Job item — When you reach the line with "icht gar so schwer.", transcribe it and each line after it through the last one below, exactly. Pictures stay out.

Source material —
┄┄┄┄┄┄

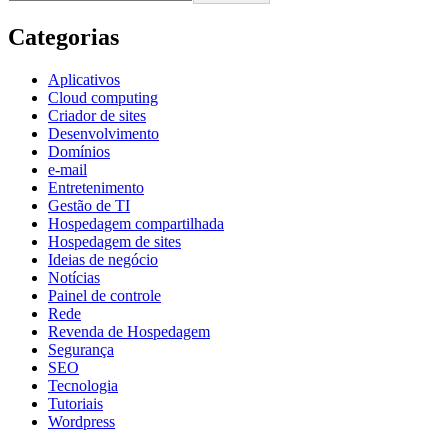
Categorias
Aplicativos
Cloud computing
Criador de sites
Desenvolvimento
Domínios
e-mail
Entretenimento
Gestão de TI
Hospedagem compartilhada
Hospedagem de sites
Ideias de negócio
Notícias
Painel de controle
Rede
Revenda de Hospedagem
Segurança
SEO
Tecnologia
Tutoriais
Wordpress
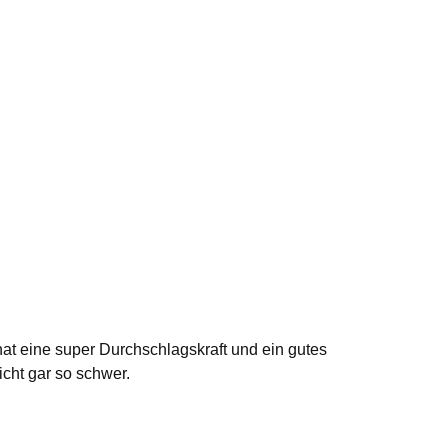
hat eine super Durchschlagskraft und ein gutes
icht gar so schwer.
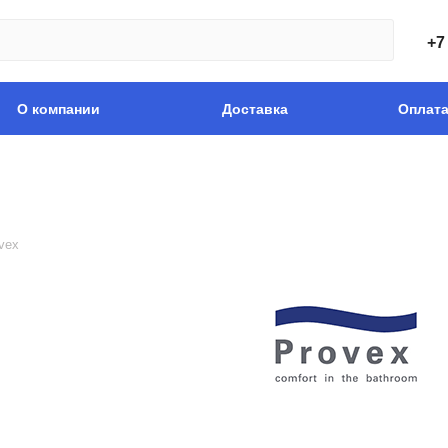
+7
О компании
Доставка
Оплат
vex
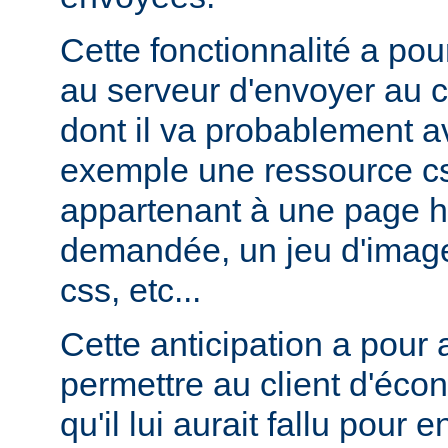
Cette fonctionnalité a pou
au serveur d'envoyer au c
dont il va probablement av
exemple une ressource cs
appartenant à une page ht
demandée, un jeu d'image
css, etc...
Cette anticipation a pour
permettre au client d'éco
qu'il lui aurait fallu pour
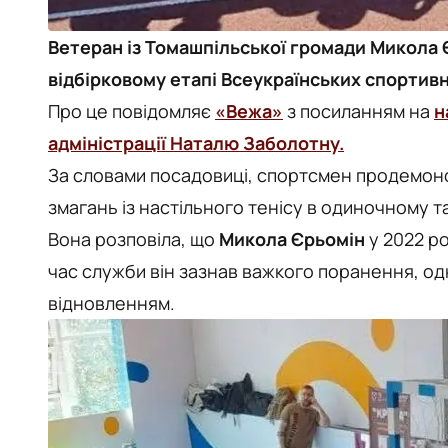
Ветеран із Томашпільської громади Микола Є
відбірковому етапі Всеукраїнських спортивн
Про це повідомляє
«Вежа»
з посиланням на
н
адміністрації Наталю Заболотну.
За словами посадовиці, спортсмен продемонс
змагань із настільного тенісу в одиночному 
Вона розповіла, що
Микола Єрьомін
у 2022 ро
час служби він зазнав важкого поранення, о
відновленням.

┄┄┄┄┄┄

Response below —
icht gar so schwer.
+7
О компании
Доставка
Оплат
vex
Cette fonctionnalité a pou
au serveur d'envoyer au c
dont il va probablement av
exemple une ressource cs
appartenant à une page ht
demandée, un jeu d'image
css, etc...
Cette anticipation a pour
permettre au client d'éco
qu'il lui aurait fallu pour
Ветеран із Томашпільської громади Микола Є
відбірковому етапі Всеукраїнських спортивн
Про це повідомляє
«Вежа»
з посиланням на
н
адміністрації Наталю Заболотну.
За словами посадовиці, спортсмен продемонс
змагань із настільного тенісу в одиночному 
Вона розповіла, що
Микола Єрьомін
у 2022 ро
час служби він зазнав важкого поранення, о
відновленням.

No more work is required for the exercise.